PCBP1suppresses the translation of metastasis-associated PRL3 phosphatase Wang, H. et al. Cancer Cell 18, 52–62 (2010)

Phosphatase induced in regenerating liver 3 (PRL3) is overexpressed in human cancer. Zeng and colleagues identified that PRL3 is negatively regulated at a translational level by binding of polyC-RNA-binding protein 1 (PCBP1) to GC-rich motifs in the 5′ untranslated region of the PRL3 transcript. Overexpression of PCBP1 decreased the ability of one cancer cell line to form tumours in nude mice, whereas knocking down PCBP1 promoted tumorigenesis. These data present the PCBP1–PRL3 interaction as a possible route to control tumorigenesis.

Therapy

Mitigation of hematologic radiation toxicity in mice through pharmacological quiescence induced by CDK4/6 inhibition Jonhson, S. et al. J. Clin. Invest. 120, 2528–2536 (2010)

The efficacy of radiotherapy is limited by its severe toxic effects that mainly affect cells transitioning from the G1 phase to S phase of the cell cycle, but which do not affect cells arresting in G1. On the premise that the G1/S transition is regulated by the cyclin-dependent kinases CDK2 and CDK4, Sharpless and colleagues showed that specific inhibitors for these kinases can cause reversible G1 arrest in RB-positive human cells from bone marrow but not in RB-deficient cells. Administration of these inhibitors prior to radiation effectively protected mice from lethal myelosuppression.

Cytoskeleton

Adenomatous polyposis coli protein nucleates actin assembly and synergizes with the formin mDia1 Okada, K. et al. J. Cell Biol. 189, 1087–1096 (2010)

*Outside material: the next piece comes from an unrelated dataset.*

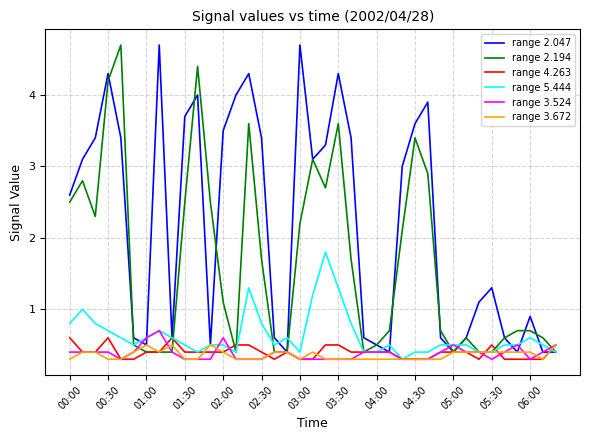

What is the minimum value for range 2.194?

0.4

Loss of the effects of adenomatous polyposis coli (APC) on the cytoskeleton may contribute to cancer. Okada et al. showed that the carboxy-terminal region of APC induces actin assembly and triggers rapid polymerization (nucleation), regulating cell motility and polarity. For these effects, APC needs to synergistically cooperate with another nucleator, mouse formin mDia1, which elongates the polymer started by APC by interacting with other actin assembly-promoting factors.

Signalling

NANOG regulates glioma stem cells and is essential in vivo acting in a cross-functional network with GLI1 and p53 Zbinden, M. et al. EMBO J. 25 Jun 2010 (doi:10.1038/emboj.2010.137)

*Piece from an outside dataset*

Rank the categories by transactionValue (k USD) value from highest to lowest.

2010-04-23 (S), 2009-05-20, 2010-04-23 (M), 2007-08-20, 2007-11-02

Glioblastoma can be characterized by the expression of an embryonic stem cell-like gene signature (including the homeobox transcription factor NANOG) and the activation of the Hedgehog (HH) pathway. Zbinden and colleagues show that NANOG and the HH pathway operate in a feedback loop whereby NANOG is a target of the HH pathway and NANOG activity is required for the activity of GLI1, a transcription factor in the HH pathway.